Dataset records >>
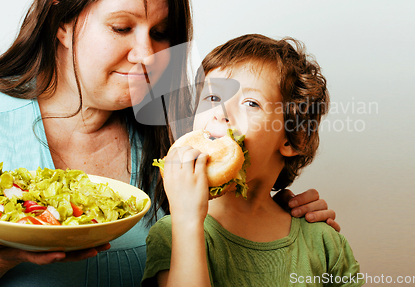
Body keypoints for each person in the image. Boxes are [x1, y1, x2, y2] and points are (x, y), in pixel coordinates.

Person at [0, 0, 338, 286]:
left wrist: (287, 223)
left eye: (160, 33)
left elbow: (232, 234)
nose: (148, 55)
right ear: (61, 22)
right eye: (121, 28)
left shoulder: (185, 132)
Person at [142, 34, 364, 287]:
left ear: (294, 139)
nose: (220, 114)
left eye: (251, 103)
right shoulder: (175, 231)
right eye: (212, 98)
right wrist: (187, 222)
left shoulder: (323, 241)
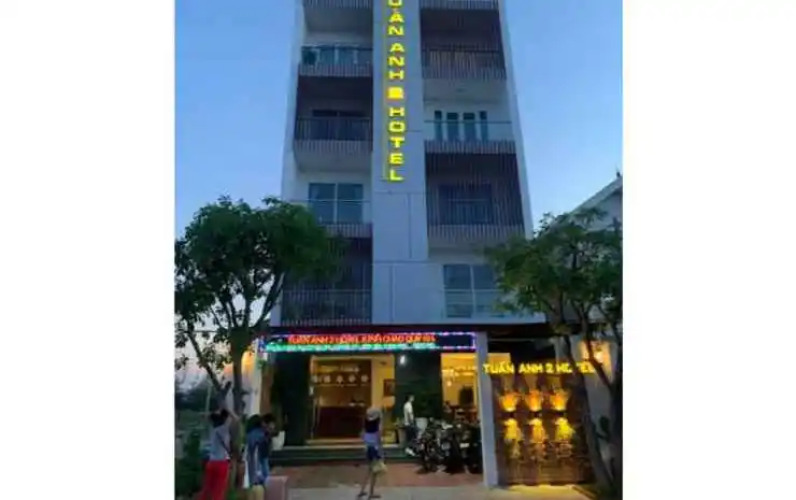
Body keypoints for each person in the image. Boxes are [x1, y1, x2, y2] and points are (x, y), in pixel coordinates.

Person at [198, 405, 238, 500]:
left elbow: (207, 416)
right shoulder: (224, 429)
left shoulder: (212, 429)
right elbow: (236, 419)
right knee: (218, 491)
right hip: (221, 464)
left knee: (206, 489)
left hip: (211, 463)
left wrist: (217, 411)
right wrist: (228, 409)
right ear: (224, 419)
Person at [358, 407, 383, 499]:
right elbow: (379, 437)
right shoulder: (378, 424)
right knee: (374, 471)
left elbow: (362, 434)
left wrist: (366, 442)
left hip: (368, 448)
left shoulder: (366, 423)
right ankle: (370, 493)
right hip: (374, 448)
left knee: (370, 470)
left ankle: (362, 491)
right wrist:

Work to complete >>
Copy down every line of the entries containing the word "knee".

Output >>
right knee: (218, 491)
left knee: (206, 489)
right knee: (374, 471)
left knee: (370, 470)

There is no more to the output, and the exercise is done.